Él escondió el rostro en su pelo, abrazándola por la cintura con ternura, besándole los mechones de forma distraída. Paula se dejó caer sobre él,
exhausta, intentando recuperar el aliento. Pedro la sostuvo sin esfuerzo como si se tratara de una niña y la transportó a la cama, donde la sentó y la cubrió con el edredón.


—Voy a ducharme.


Ella asintió con los ojos vidriosos y los músculos flácidos. Cuando su marido se encerró en el baño, se derrumbó en el colchón. Y, cuando lo escuchó rugir en la lejanía, sonrió, saciada y feliz.


Respiró hondo y encendió las lamparitas de las mesitas de noche. Sacó el pequeño equipaje que había en el armario, junto al servicio y frente al lecho.


Estiró la ropa en la cama y se vistió. Había elegido unas mallas negras que se ajustaban como un guante a sus piernas. Las conjuntó con una camisola blanca que le alcanzaba la mitad de los muslos, de manga larga, con las muñecas
ligeramente abombadas y cuello redondo. Se ajustó un cinturón trenzado de piel, fino y de color beis. Se puso unos calcetines de lana y unos botines planos y anchos del mismo tono que el cinturón.


Se desenredó los cabellos en la habitación, con la raya en el centro. Se los alborotó al terminar para que se secasen con la naturalidad de sus ondas. Y, por último, se enrolló con doble vuelta una pashmina verde en el cuello. Se sentó en el borde de la cama y esperó a que saliera Pedro.

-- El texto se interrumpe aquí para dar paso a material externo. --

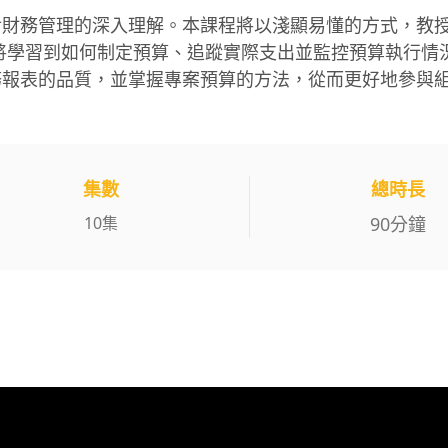
對財務管理的深入理解。本課程將以淺顯易懂的方式，教
將學習到如何制定預算、追蹤實際支出並監控預算執行情
務報表的品質，並掌握專案預算的方法，從而更好地參與
集數
總時長
10
集
90
分鐘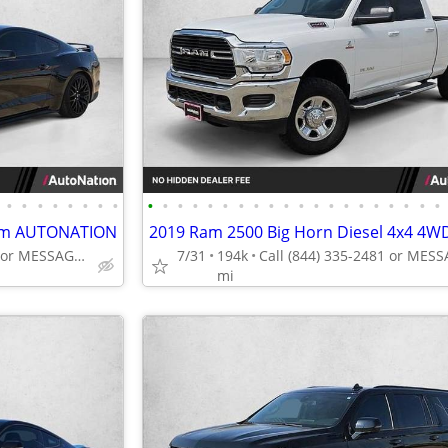
•
•
•
•
•
•
•
•
•
•
•
•
•
•
•
•
•
•
•
•
•
•
•
•
•
•
•
•
ium AUTONATION
Call (844) 335-2481 or MESSAGE/CHAT to confirm availability
7/31
194k
mi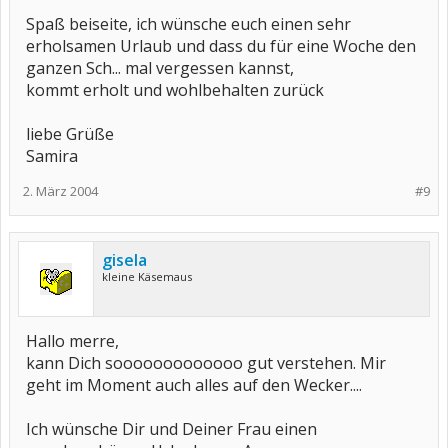
Spaß beiseite, ich wünsche euch einen sehr
erholsamen Urlaub und dass du für eine Woche den
ganzen Sch... mal vergessen kannst,
kommt erholt und wohlbehalten zurück
liebe Grüße
Samira
2. März 2004
#9
gisela
kleine Käsemaus
Hallo merre,
kann Dich sooooooooooooo gut verstehen. Mir
geht im Moment auch alles auf den Wecker....
Ich wünsche Dir und Deiner Frau einen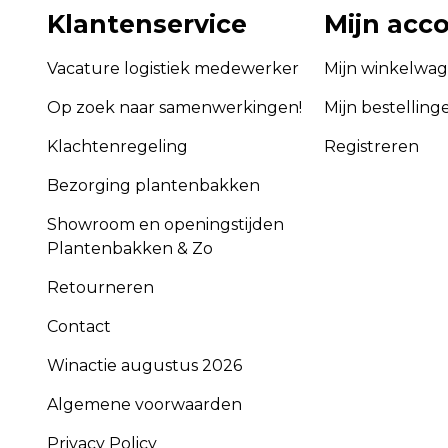
Klantenservice
Mijn acc
Vacature logistiek medewerker
Mijn winkelwa
Op zoek naar samenwerkingen!
Mijn bestelling
Klachtenregeling
Registreren
Bezorging plantenbakken
Showroom en openingstijden
Plantenbakken & Zo
Retourneren
Contact
Winactie augustus 2026
Algemene voorwaarden
Privacy Policy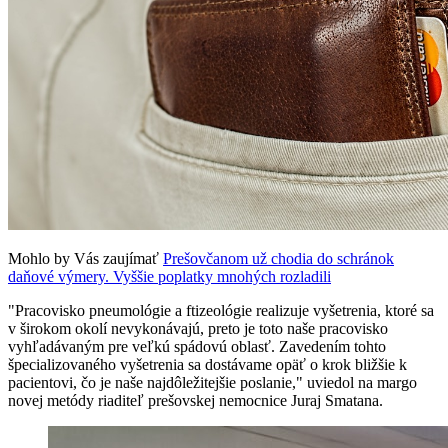
Mohlo by Vás zaujímať
Prešovčanom už chodia do schránok
daňové výmery. Vyššie poplatky mnohých rozladili
"Pracovisko pneumológie a ftizeológie realizuje vyšetrenia, ktoré sa
v širokom okolí nevykonávajú, preto je toto naše pracovisko
vyhľadávaným pre veľkú spádovú oblasť. Zavedením tohto
špecializovaného vyšetrenia sa dostávame opäť o krok bližšie k
pacientovi, čo je naše najdôležitejšie poslanie," uviedol na margo
novej metódy riaditeľ prešovskej nemocnice Juraj Smatana.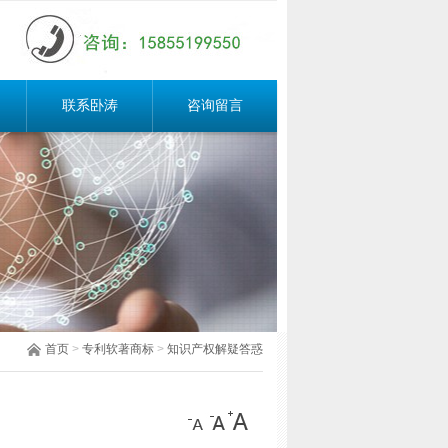
联系卧涛
咨询留言
首页
>
专利软著商标
>
知识产权解疑答惑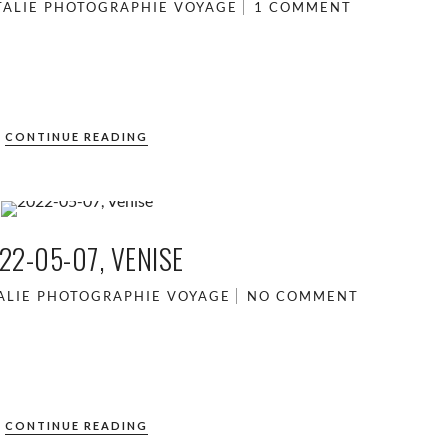
TALIE
PHOTOGRAPHIE
VOYAGE
1 COMMENT
CONTINUE READING
22-05-07, VENISE
ALIE
PHOTOGRAPHIE
VOYAGE
NO COMMENT
CONTINUE READING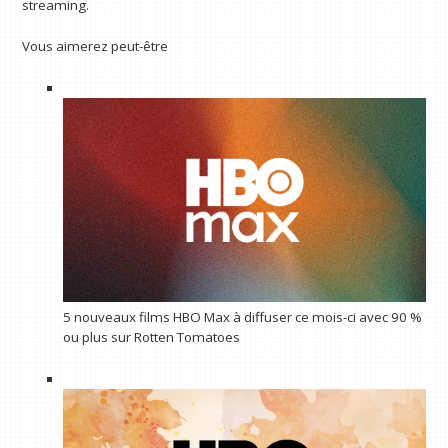
streaming.
Vous aimerez peut-être
5 nouveaux films HBO Max à diffuser ce mois-ci avec 90 %
ou plus sur Rotten Tomatoes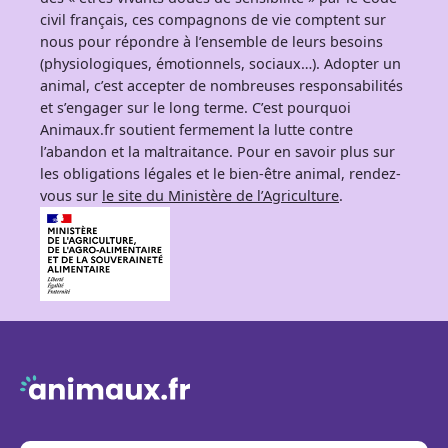
civil français, ces compagnons de vie comptent sur
nous pour répondre à l’ensemble de leurs besoins
(physiologiques, émotionnels, sociaux…). Adopter un
animal, c’est accepter de nombreuses responsabilités
et s’engager sur le long terme. C’est pourquoi
Animaux.fr soutient fermement la lutte contre
l’abandon et la maltraitance. Pour en savoir plus sur
les obligations légales et le bien-être animal, rendez-
vous sur
le site du Ministère de l’Agriculture
.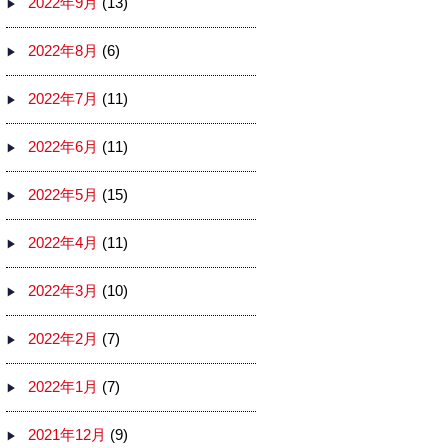
2022年9月
(13)
2022年8月
(6)
2022年7月
(11)
2022年6月
(11)
2022年5月
(15)
2022年4月
(11)
2022年3月
(10)
2022年2月
(7)
2022年1月
(7)
2021年12月
(9)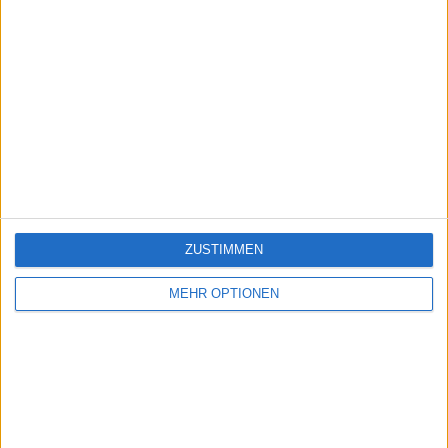
ZUSTIMMEN
MEHR OPTIONEN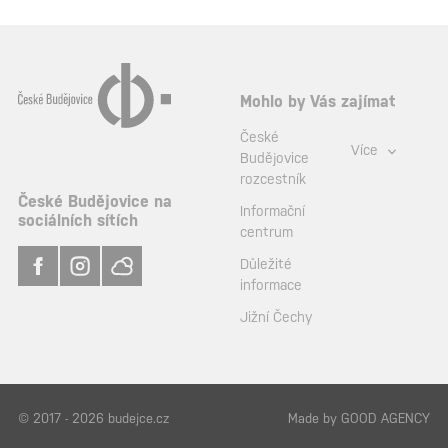
Mohlo by Vás zajímat
České
Více
Budějovice
rozcestník
České Budějovice na
Informační
sociálních sítích
centrum
Důležité
informace
Jižní Čechy
© 2017 - 2026 budejce.cz
Made by
GOOD AGENCY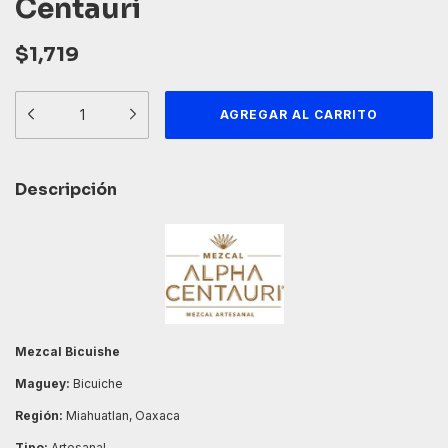
Centauri
$1,719
Descripción
Mezcal Bicuishe
Maguey:
Bicuiche
Región:
Miahuatlan, Oaxaca
Tipo:
Artesanal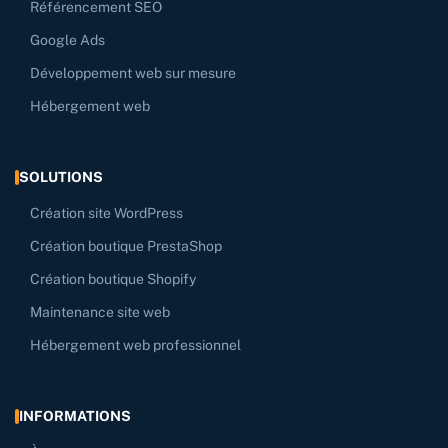
Référencement SEO
Google Ads
Développement web sur mesure
Hébergement web
SOLUTIONS
Création site WordPress
Création boutique PrestaShop
Création boutique Shopify
Maintenance site web
Hébergement web professionnel
INFORMATIONS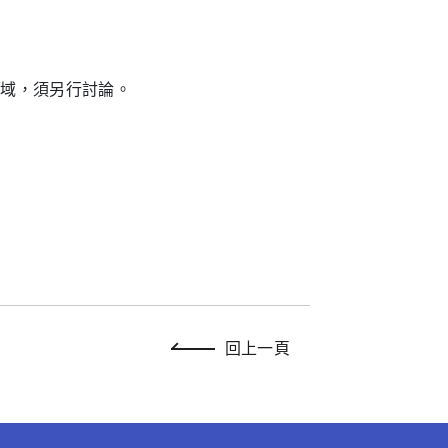
領域，須另行討論。
回上一頁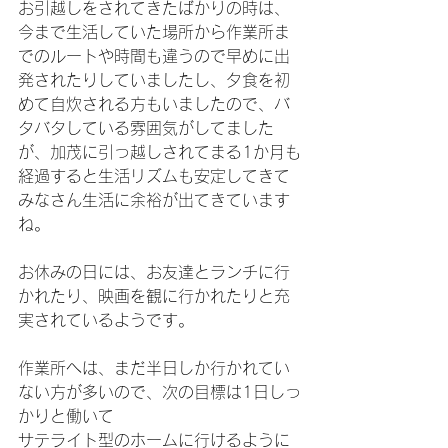
お引越しをされてきたばかりの時は、
今まで生活していた場所から作業所ま
でのルートや時間も違うので早めに出
発されたりしていましたし、夕食を初
めて自炊される方もいましたので、バ
タバタしている雰囲気がしてました
が、加茂に引っ越しされてまる1か月も
経過すると生活リズムも安定してきて
みなさん生活に余裕が出てきています
ね。
お休みの日には、お友達とランチに行
かれたり、映画を観に行かれたりと充
実されているようです。
作業所へは、まだ半日しか行かれてい
ない方が多いので、次の目標は1日しっ
かりと働いて
サテライト型のホームに行けるように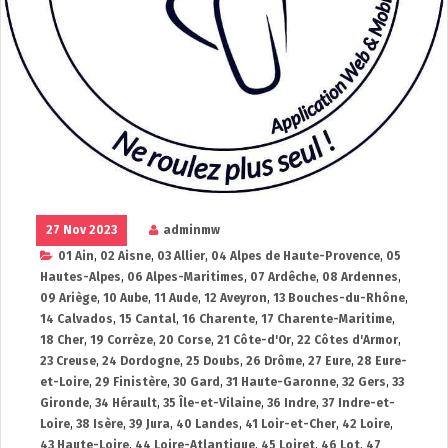
27 Nov 2023
adminmw
01 Ain
,
02 Aisne
,
03 Allier
,
04 Alpes de Haute-Provence
,
05
Hautes-Alpes
,
06 Alpes-Maritimes
,
07 Ardêche
,
08 Ardennes
,
09 Ariège
,
10 Aube
,
11 Aude
,
12 Aveyron
,
13 Bouches-du-Rhône
,
14 Calvados
,
15 Cantal
,
16 Charente
,
17 Charente-Maritime
,
18 Cher
,
19 Corrèze
,
20 Corse
,
21 Côte-d'Or
,
22 Côtes d'Armor
,
23 Creuse
,
24 Dordogne
,
25 Doubs
,
26 Drôme
,
27 Eure
,
28 Eure-
et-Loire
,
29 Finistère
,
30 Gard
,
31 Haute-Garonne
,
32 Gers
,
33
Gironde
,
34 Hérault
,
35 Île-et-Vilaine
,
36 Indre
,
37 Indre-et-
Loire
,
38 Isère
,
39 Jura
,
40 Landes
,
41 Loir-et-Cher
,
42 Loire
,
43 Haute-Loire
,
44 Loire-Atlantique
,
45 Loiret
,
46 Lot
,
47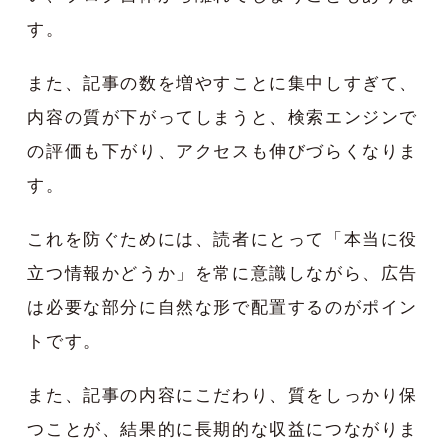
す。
また、記事の数を増やすことに集中しすぎて、
内容の質が下がってしまうと、検索エンジンで
の評価も下がり、アクセスも伸びづらくなりま
す。
これを防ぐためには、読者にとって「本当に役
立つ情報かどうか」を常に意識しながら、広告
は必要な部分に自然な形で配置するのがポイン
トです。
また、記事の内容にこだわり、質をしっかり保
つことが、結果的に長期的な収益につながりま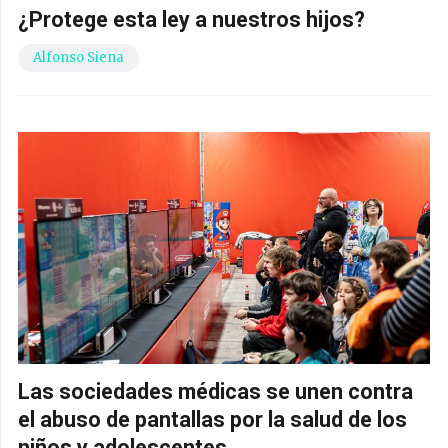
¿Protege esta ley a nuestros hijos?
Alfonso Siena
Las sociedades médicas se unen contra
el abuso de pantallas por la salud de los
niños y adolescentes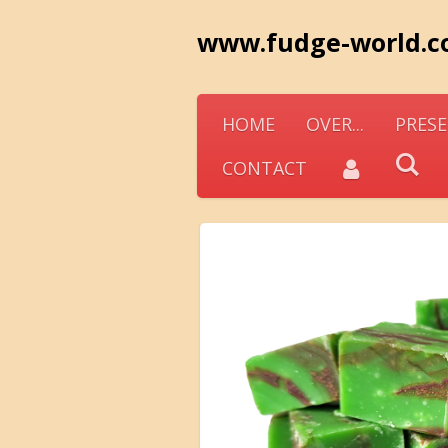
Ga
www.fudge-world.
direct
naar
de
HOME
OVER...
PRESE
hoofdinhoud
CONTACT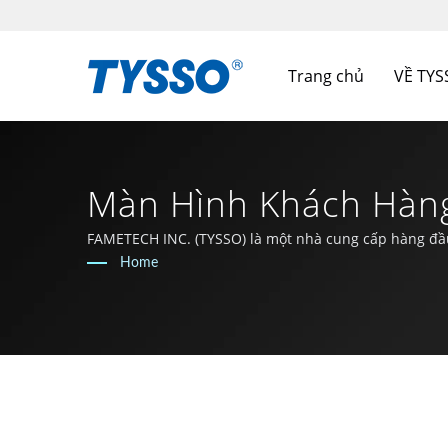
Trang chủ
VỀ TY
Màn Hình Khách Hàng
Pháp POS - FAMETEC
FAMETECH INC. (TYSSO) là một nhà cung cấp hàng đầu 
và phát triển mạnh mẽ và toàn bộ đội ngũ cam kết duy 
Home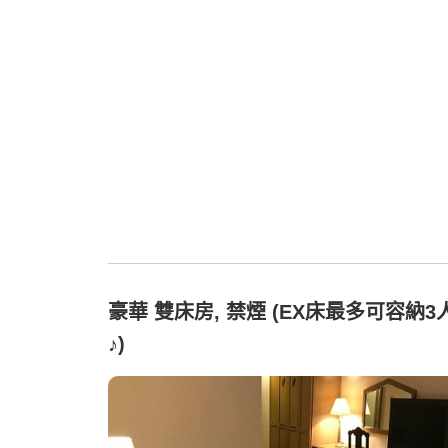
豪華 雙床房, 禁煙 (EX床最多可容納3
♪)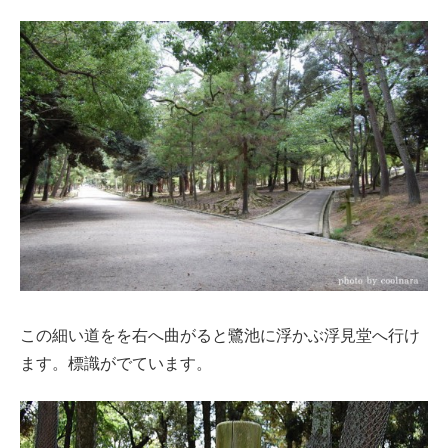
この細い道をを右へ曲がると鷺池に浮かぶ浮見堂へ行け
ます。標識がでています。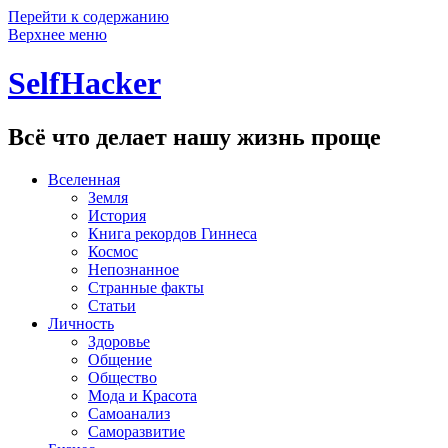
Перейти к содержанию
Верхнее меню
SelfHacker
Всё что делает нашу жизнь проще
Вселенная
Земля
История
Книга рекордов Гиннеса
Космос
Непознанное
Странные факты
Статьи
Личность
Здоровье
Общение
Общество
Мода и Красота
Самоанализ
Саморазвитие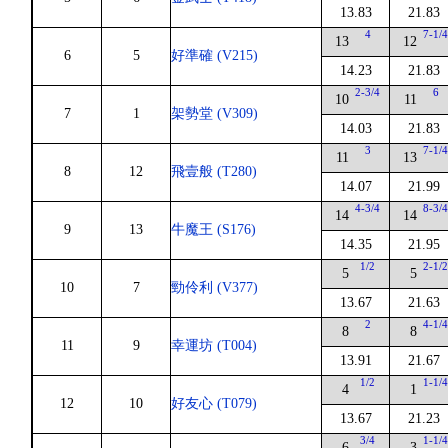
13.83
21.83
4
7-1/
13
12
6
5
好準確 (V215)
14.23
21.83
2-3/4
6
10
11
7
1
架勢堂 (V309)
14.03
21.83
3
7-1/
11
13
8
12
飛壹般 (T280)
14.07
21.99
4-3/4
8-3/
14
14
9
13
牛魔王 (S176)
14.35
21.95
1/2
2-1/
5
5
10
7
勁伶利 (V377)
13.67
21.63
2
4-1/
8
8
11
9
幸運坊 (T004)
13.91
21.67
1/2
1-1/
4
1
12
10
好友心 (T079)
13.67
21.23
3/4
1-1/
6
3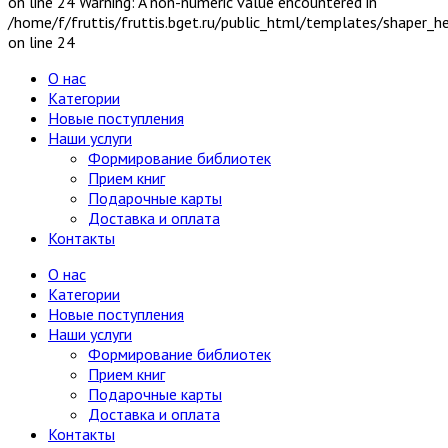
on line 24 Warning: A non-numeric value encountered in
/home/f/fruttis/fruttis.bget.ru/public_html/templates/shaper_
on line 24
О нас
Категории
Новые поступления
Наши услуги
Формирование библиотек
Прием книг
Подарочные карты
Доставка и оплата
Контакты
О нас
Категории
Новые поступления
Наши услуги
Формирование библиотек
Прием книг
Подарочные карты
Доставка и оплата
Контакты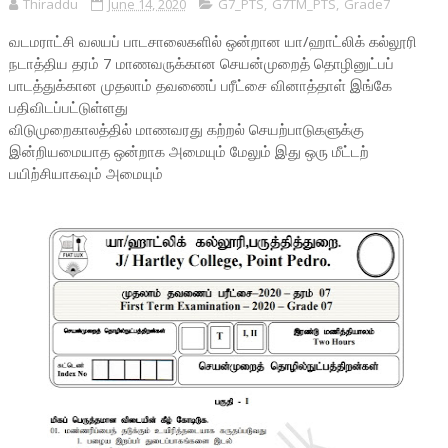
Thiraddu
June 14, 2020
G7_PTS
,
G7TM_PTS
,
Grade7
வடமராட்சி வலயப் பாடசாலைகளில் ஒன்றான யா/ஹாட்லிக் கல்லூரி
நடாத்திய தரம் 7 மாணவருக்கான செயன்முறைத் தொழினுட்பப்
பாடத்துக்கான முதலாம் தவணைப் பரீட்சை வினாத்தாள் இங்கே
பதிவிடப்பட்டுள்ளது
விடுமுறைகாலத்தில் மாணவரது கற்றல் செயற்பாடுகளுக்கு
இன்றியமையாத ஒன்றாக அமையும் மேலும் இது ஒரு மீட்டற்
பயிற்சியாகவும் அமையும்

Él abrió la puerta del servicio en ese instante, vestido solo con unos vaqueros claros y desabrochados, que dejaban entrever el filo blanco de sus boxer. Paula desorbitó los ojos y se le desencajó la mandíbula. Y se arrepintió
por haberse abrigado el cuello porque, de repente, hacía demasiado calor...


¡Madre mía!


Pedro sonrió, henchido de satisfacción, al pasar por su lado y comprobar el efecto que le había causado, el muy tunante... ¡Lo había hecho a posta!


Era la segunda vez que lo veía con el torso desnudo y su corazón se precipitó de igual modo que la primera.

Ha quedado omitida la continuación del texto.